The anti-communism of Marshall and the NAACP was also fueled by other concerns. One was a sense of bitter rivalry; Marshall & Co. perceived themselves to be locked in a competition with the Communist Party for the hearts and minds of American blacks. Another was disgust at the willingness of the communists to exploit the oppression and anger of blacks for their own purposes. Marshall felt this especially keenly because a favorite organizing tool of the Communist Party were court cases featuring black defendants subjected to white supremacist justice. Another basis of Marshall's anti-communism had to do with his deeply felt allegiance to the existing American social order. Marshall was no revolutionary. He was a moderate reformer seeking simply to make the status quo accessible to African Americans.

All of these considerations also explain why it would be unsurprising to me if documents revealed that, on occasion, Marshall passed on to the FBI information about persons within the civil rights community whom he believed to be prone to actions, particularly any resort to violence, that might seriously besmirch the reputation of that community. Skeptical of the non-violent civil disobedience of Martin Luther King, Jr., Marshall detested the volatile rhetoric and militant posturing of Malcolm X, Stokely Carmichael and the Black Panthers. (One of Marshall's favorite items in his chambers was a cartoon from Jet magazine showing him about to slam a gavel down upon some unkempt persons labeled as black power militants.) I would think, then, that in Marshall's view, informing the FBI of readily accessible information about misguided agitators was merely a harmless ploy that reinforced the overall aim to which he dedicated himself tirelessly as an attorney: the advancement of colored people.

A well intentioned ambition

Some of those reacting to the disclosure of Marshall's secret relationship with the FBI have gone to some lengths to rebut the unspoken but hovering question: Did the great Thurgood Marshall play ball with the racist and otherwise contemptible J. Edgar Hoover partly in order to grease the way for his personal ascent to power?

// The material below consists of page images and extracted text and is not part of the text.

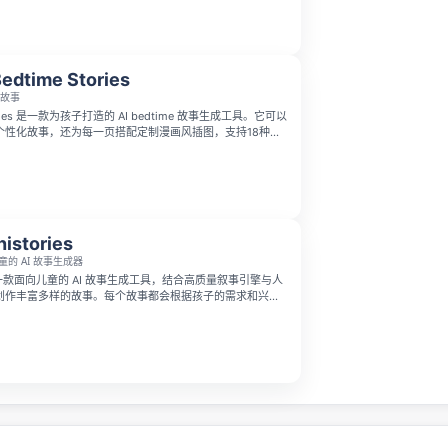
语等多种语言。
Bedtime Stories
前故事
是一款为孩子打造的 AI bedtime 故事生成工具。它可以
个性化故事，还为每一页搭配定制漫画风插图，支持18种语
主题，还能为兄弟姐妹选择组合或独立故事模式，所有故事都
便随时重温喜爱的故事。
inistories
童的 AI 故事生成器
ries 是一款面向儿童的 AI 故事生成工具，结合高质量叙事引擎与人
创作丰富多样的故事。每个故事都会根据孩子的需求和兴趣
们随时开启专属的想象之旅。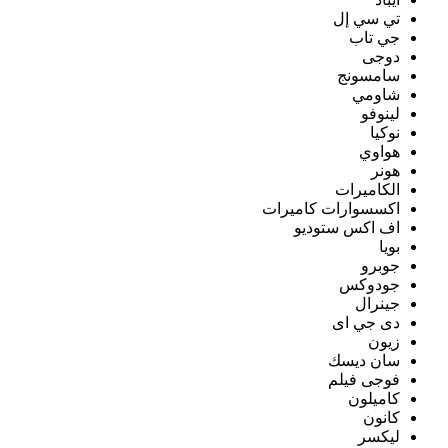
تي سي إل
جي تاب
دوجى
سامسونج
شاومي
لينوفو
نوكيا
هواوي
هونر
الكاميرات
اكسسوارات كاميرات
اف اكس ستوديو
بويا
جوبرو
جودوكس
جينرال
دى جي اى
زيون
سان ديسك
فوجى فيلم
كاميلون
كانون
ليكسر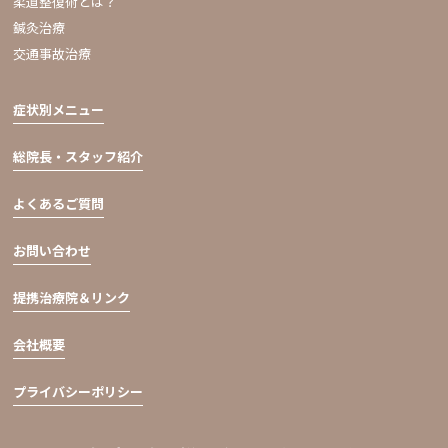
柔道整復術とは？
鍼灸治療
交通事故治療
症状別メニュー
総院長・スタッフ紹介
よくあるご質問
お問い合わせ
提携治療院＆リンク
会社概要
プライバシーポリシー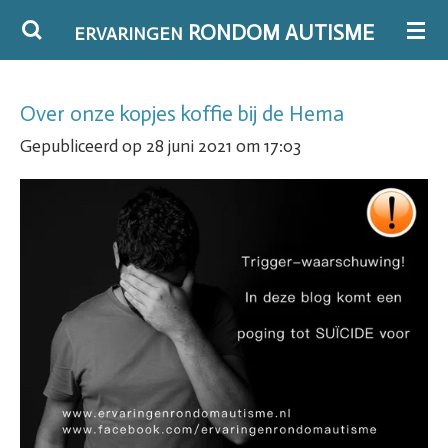
Ga
RONDOM AUTISME
ERVARINGEN
direct
naar
Over onze kopjes koffie bij de Hema
de
Gepubliceerd op 28 juni 2021 om 17:03
hoofdinhoud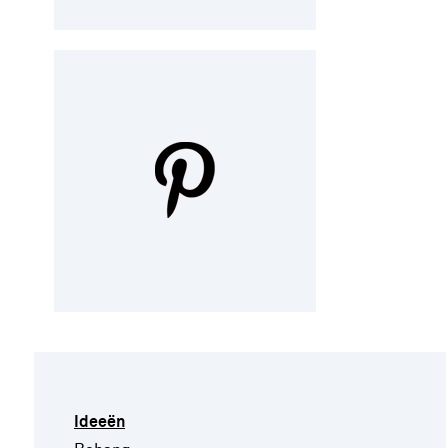
Ideeën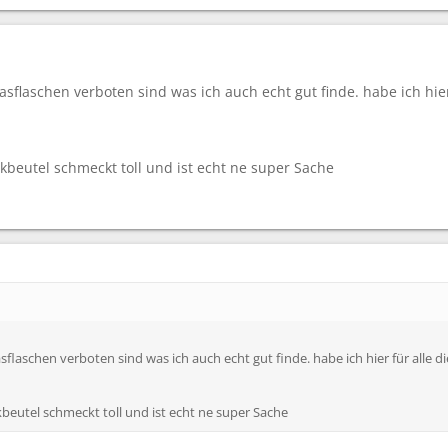
lasflaschen verboten sind was ich auch echt gut finde. habe ich hier
ikbeutel schmeckt toll und ist echt ne super Sache
asflaschen verboten sind was ich auch echt gut finde. habe ich hier für alle 
kbeutel schmeckt toll und ist echt ne super Sache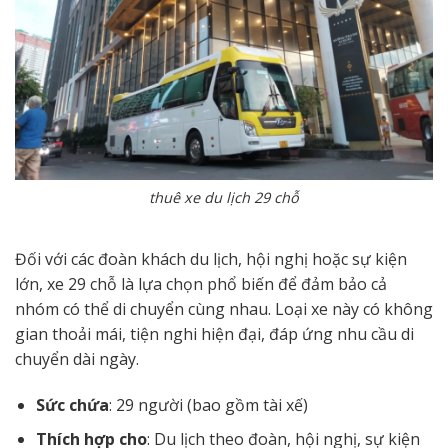
thuê xe du lịch 29 chỗ
Đối với các đoàn khách du lịch, hội nghị hoặc sự kiện
lớn, xe 29 chỗ là lựa chọn phổ biến để đảm bảo cả
nhóm có thể di chuyển cùng nhau. Loại xe này có không
gian thoải mái, tiện nghi hiện đại, đáp ứng nhu cầu di
chuyển dài ngày.
Sức chứa
: 29 người (bao gồm tài xế)
Thích hợp cho
: Du lịch theo đoàn, hội nghị, sự kiện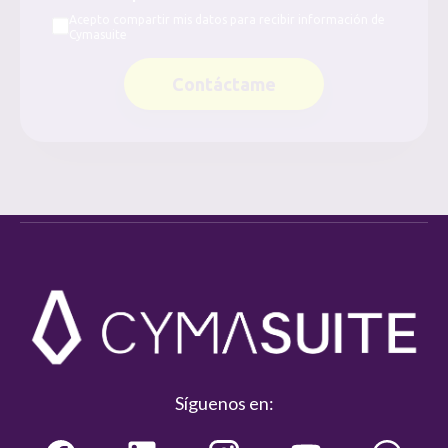
Acepto compartir mis datos para recibir información de
Cymasuite
Contáctame
Síguenos en: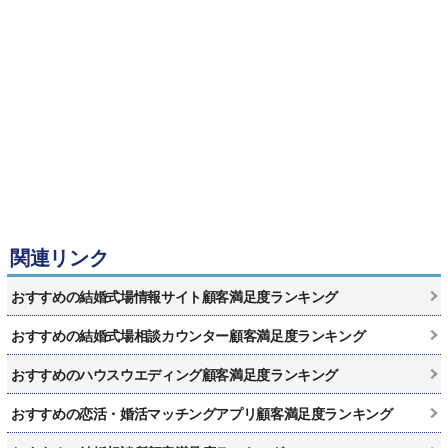
関連リンク
おすすめの結婚式場情報サイト顧客満足度ランキング
おすすめの結婚式場相談カウンター顧客満足度ランキング
おすすめのハウスウエディング顧客満足度ランキング
おすすめの恋活・婚活マッチングアプリ顧客満足度ランキング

I suspect that personal ambition in conjunction with the considerations noted above played a role in Marshall's actions. He did not become Solicitor General and a Supreme Court Justice purely on the basis of his skills as an attorney. He (like everyone else who attains high appointive office) obtained these posts after having first demonstrated his reliability to those in a position to offer such positions. The FBI files recently released will probably offer useful hints as to what reliability meant for blacks in leadership positions in the civil rights establishment in the 1950s and 1960s.

I admired Justice Marshall when I worked for him. I admire him now. From all that I presently know, he grappled intelligently and honorably with the dilemmas he faced during his eventful life. Of course, he was personally ambitious. Fortunately, that ambition was yoked to worthy ideals.